**Task directions:** Please report every line in the entries that contains the string "https".

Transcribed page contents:
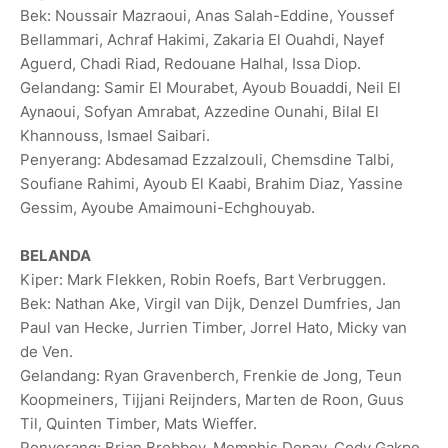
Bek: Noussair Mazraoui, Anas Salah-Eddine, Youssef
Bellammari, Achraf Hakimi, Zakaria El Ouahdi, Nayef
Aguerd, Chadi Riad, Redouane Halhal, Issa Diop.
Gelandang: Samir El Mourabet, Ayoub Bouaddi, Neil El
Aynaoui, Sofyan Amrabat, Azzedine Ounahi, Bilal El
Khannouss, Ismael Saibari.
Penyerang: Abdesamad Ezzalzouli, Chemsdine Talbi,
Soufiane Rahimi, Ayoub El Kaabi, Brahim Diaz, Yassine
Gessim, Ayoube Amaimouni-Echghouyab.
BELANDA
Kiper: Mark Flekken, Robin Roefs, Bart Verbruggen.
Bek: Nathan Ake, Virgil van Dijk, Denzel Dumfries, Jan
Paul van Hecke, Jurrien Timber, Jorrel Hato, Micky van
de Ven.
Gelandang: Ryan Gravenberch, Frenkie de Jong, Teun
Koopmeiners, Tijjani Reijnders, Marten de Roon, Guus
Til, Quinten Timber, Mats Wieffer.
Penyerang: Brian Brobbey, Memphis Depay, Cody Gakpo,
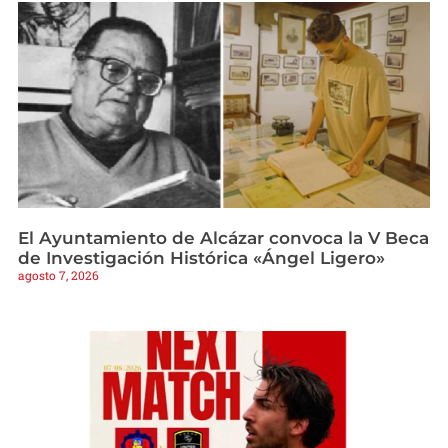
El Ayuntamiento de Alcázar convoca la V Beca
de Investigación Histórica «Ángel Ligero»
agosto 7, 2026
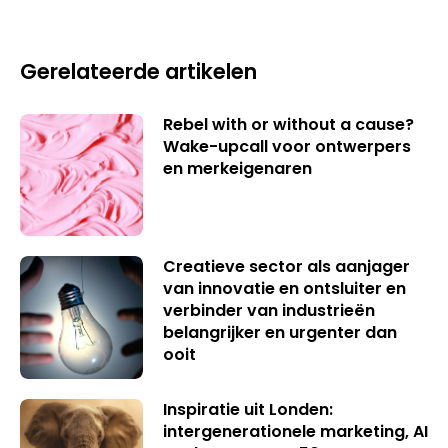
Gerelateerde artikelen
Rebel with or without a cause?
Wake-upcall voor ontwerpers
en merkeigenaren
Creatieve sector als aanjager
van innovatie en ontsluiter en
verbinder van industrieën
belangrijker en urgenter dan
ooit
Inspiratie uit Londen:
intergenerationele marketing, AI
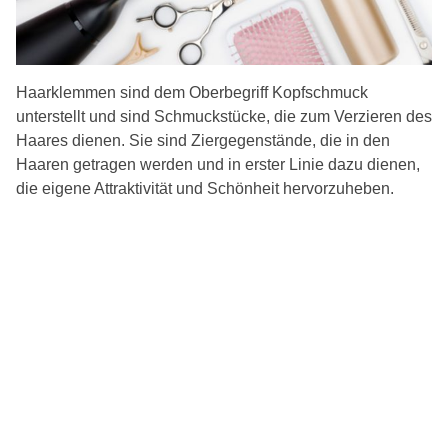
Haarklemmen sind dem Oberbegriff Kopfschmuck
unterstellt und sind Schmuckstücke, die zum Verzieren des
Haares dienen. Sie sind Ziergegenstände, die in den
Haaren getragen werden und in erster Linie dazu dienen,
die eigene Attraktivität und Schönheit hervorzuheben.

--

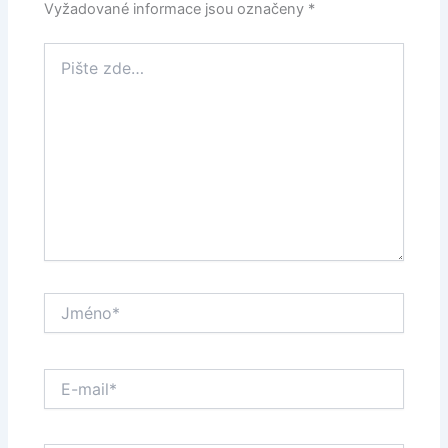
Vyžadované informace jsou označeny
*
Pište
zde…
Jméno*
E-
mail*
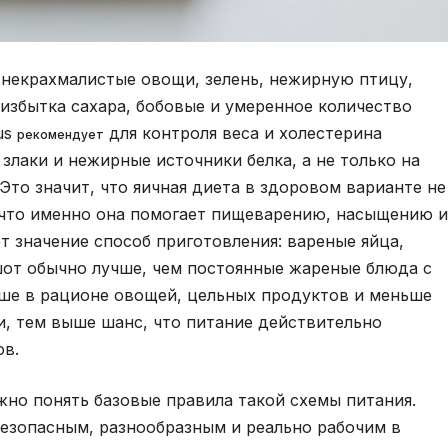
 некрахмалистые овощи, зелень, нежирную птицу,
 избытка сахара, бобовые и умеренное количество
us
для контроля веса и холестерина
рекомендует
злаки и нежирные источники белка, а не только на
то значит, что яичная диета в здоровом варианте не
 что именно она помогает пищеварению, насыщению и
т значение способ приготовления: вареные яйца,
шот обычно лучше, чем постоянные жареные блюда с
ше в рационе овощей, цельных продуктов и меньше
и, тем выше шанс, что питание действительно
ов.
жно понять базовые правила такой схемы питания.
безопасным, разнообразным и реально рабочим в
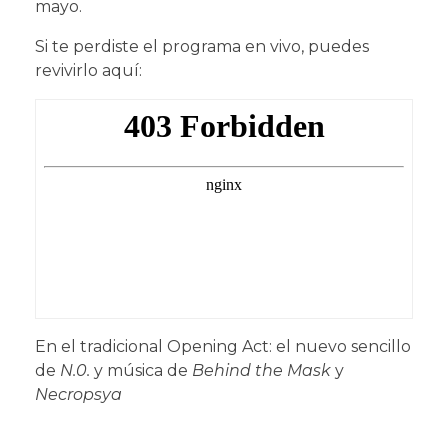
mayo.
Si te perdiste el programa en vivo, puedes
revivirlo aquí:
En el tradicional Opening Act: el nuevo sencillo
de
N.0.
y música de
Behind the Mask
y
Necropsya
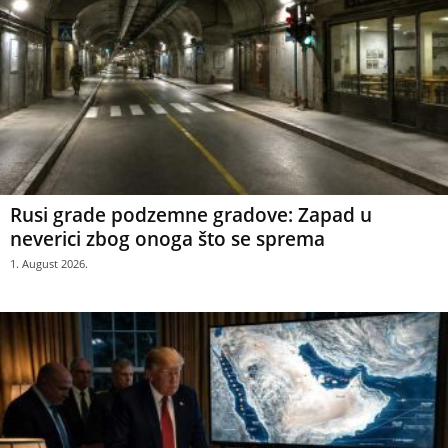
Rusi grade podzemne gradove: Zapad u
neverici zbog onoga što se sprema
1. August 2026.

---

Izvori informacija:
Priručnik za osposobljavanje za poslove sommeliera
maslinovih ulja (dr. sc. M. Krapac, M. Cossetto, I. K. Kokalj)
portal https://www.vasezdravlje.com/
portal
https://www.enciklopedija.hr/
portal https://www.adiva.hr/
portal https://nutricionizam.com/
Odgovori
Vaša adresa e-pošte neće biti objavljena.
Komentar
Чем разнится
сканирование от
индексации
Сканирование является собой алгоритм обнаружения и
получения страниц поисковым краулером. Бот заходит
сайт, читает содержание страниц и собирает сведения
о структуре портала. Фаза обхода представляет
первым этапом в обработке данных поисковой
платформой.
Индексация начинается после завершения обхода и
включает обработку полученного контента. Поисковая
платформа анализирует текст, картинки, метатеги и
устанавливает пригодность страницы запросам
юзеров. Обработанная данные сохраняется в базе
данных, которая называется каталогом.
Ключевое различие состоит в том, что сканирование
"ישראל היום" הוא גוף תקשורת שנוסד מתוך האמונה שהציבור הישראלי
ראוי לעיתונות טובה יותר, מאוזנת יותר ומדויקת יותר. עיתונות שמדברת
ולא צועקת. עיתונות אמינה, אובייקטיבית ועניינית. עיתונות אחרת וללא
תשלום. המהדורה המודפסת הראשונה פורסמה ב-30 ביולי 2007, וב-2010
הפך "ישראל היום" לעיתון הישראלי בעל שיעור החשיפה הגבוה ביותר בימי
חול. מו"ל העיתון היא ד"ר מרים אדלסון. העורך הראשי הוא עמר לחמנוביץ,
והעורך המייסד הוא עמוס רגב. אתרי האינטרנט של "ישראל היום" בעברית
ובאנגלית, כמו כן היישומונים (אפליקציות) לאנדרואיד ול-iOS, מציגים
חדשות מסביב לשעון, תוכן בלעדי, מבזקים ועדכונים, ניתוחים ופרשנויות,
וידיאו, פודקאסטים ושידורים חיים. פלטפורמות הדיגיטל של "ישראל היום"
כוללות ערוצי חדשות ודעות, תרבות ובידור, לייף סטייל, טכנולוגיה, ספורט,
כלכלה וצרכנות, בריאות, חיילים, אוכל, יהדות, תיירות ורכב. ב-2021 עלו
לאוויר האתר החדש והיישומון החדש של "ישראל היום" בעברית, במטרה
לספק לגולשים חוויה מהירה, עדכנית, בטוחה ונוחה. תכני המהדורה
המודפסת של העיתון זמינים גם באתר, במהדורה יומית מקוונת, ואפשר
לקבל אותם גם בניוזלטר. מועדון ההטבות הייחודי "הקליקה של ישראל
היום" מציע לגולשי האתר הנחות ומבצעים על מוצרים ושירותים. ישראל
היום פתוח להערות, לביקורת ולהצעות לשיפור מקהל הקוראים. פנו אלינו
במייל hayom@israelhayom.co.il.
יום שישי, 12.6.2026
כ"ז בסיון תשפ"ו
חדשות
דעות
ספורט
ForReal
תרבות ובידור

**Written solution:**
portal https://www.vasezdravlje.com/
https://www.enciklopedija.hr/
portal https://www.adiva.hr/
portal https://nutricionizam.com/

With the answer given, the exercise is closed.